> **Task to carry out**
The answer must be every line of the records below that contains the word "amount", copied out.

%%

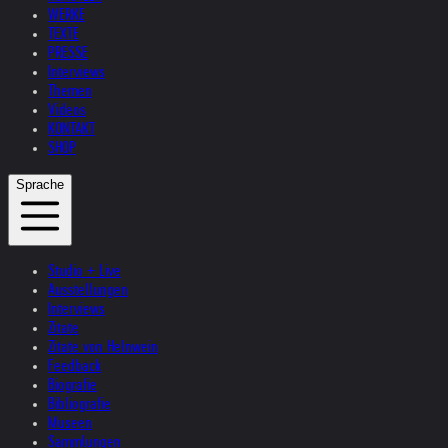
WERKE
TEXTE
PRESSE
Interviews
Themen
Videos
KONTAKT
SHOP
Sprache
Studio + Live
Ausstellungen
Interviews
Zitate
Zitate von Helnwein
Feedback
Biografie
Bibliografie
Museen
Sammlungen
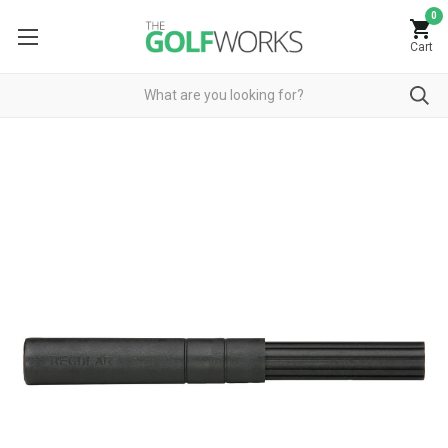
0
Cart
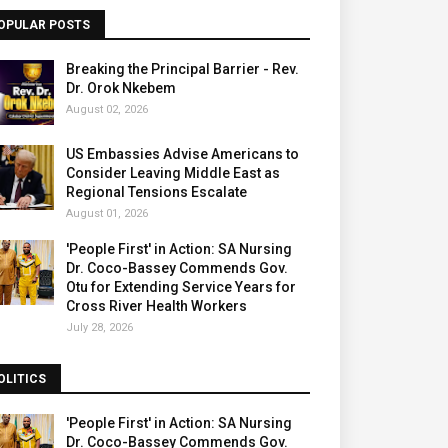
OPULAR POSTS
Breaking the Principal Barrier - Rev.
Dr. Orok Nkebem
August 02, 2026
US Embassies Advise Americans to
Consider Leaving Middle East as
Regional Tensions Escalate
August 01, 2026
'People First' in Action: SA Nursing
Dr. Coco-Bassey Commends Gov.
Otu for Extending Service Years for
Cross River Health Workers
July 28, 2026
OLITICS
'People First' in Action: SA Nursing
Dr. Coco-Bassey Commends Gov.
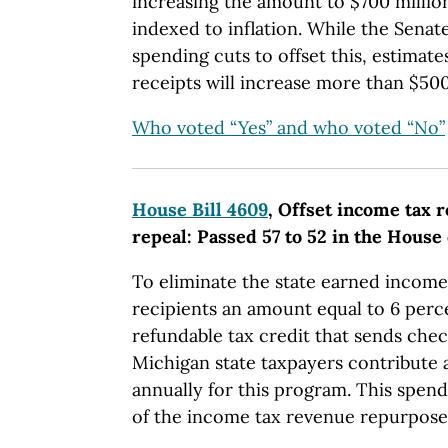
increasing the amount to $700 millio
indexed to inflation. While the Senate
spending cuts to offset this, estimate
receipts will increase more than $500
Who voted “Yes” and who voted “No”
House Bill 4609
, Offset income tax 
repeal: Passed 57 to 52 in the House
To eliminate the state earned income
recipients an amount equal to 6 perce
refundable tax credit that sends che
Michigan state taxpayers contribute 
annually for this program. This spen
of the income tax revenue repurposed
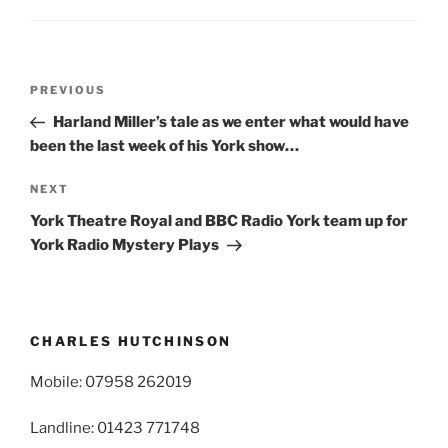
Post
Previous
PREVIOUS
navigation
Post
Harland Miller’s tale as we enter what would have
been the last week of his York show…
Next
NEXT
Post
York Theatre Royal and BBC Radio York team up for
York Radio Mystery Plays
CHARLES HUTCHINSON
Mobile: 07958 262019
Landline: 01423 771748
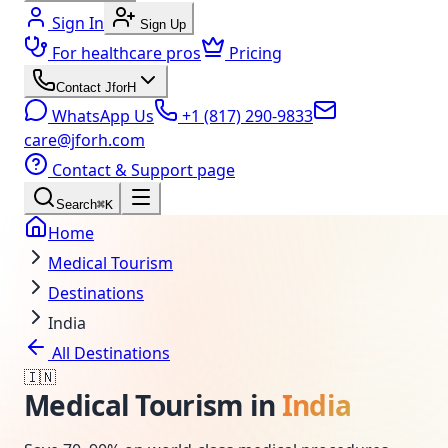
Sign In
Sign Up
For healthcare pros
Pricing
Contact JforH
WhatsApp Us
+1 (817) 290-9833
care@jforh.com
Contact & Support page
Search
⌘K
Home
Medical Tourism
Destinations
India
All Destinations
🇮🇳
Medical Tourism in
India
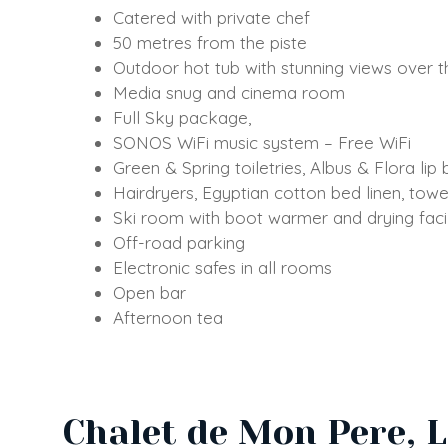
Catered with private chef
50 metres from the piste
Outdoor hot tub with stunning views over t
Media snug and cinema room
Full Sky package,
SONOS WiFi music system – Free WiFi
Green & Spring toiletries, Albus & Flora lip
Hairdryers, Egyptian cotton bed linen, tow
Ski room with boot warmer and drying facil
Off-road parking
Electronic safes in all rooms
Open bar
Afternoon tea
Chalet de Mon Pere,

%%

> **Reply to the exercise**
increasing the amount to $700 millio
recipients an amount equal to 6 perce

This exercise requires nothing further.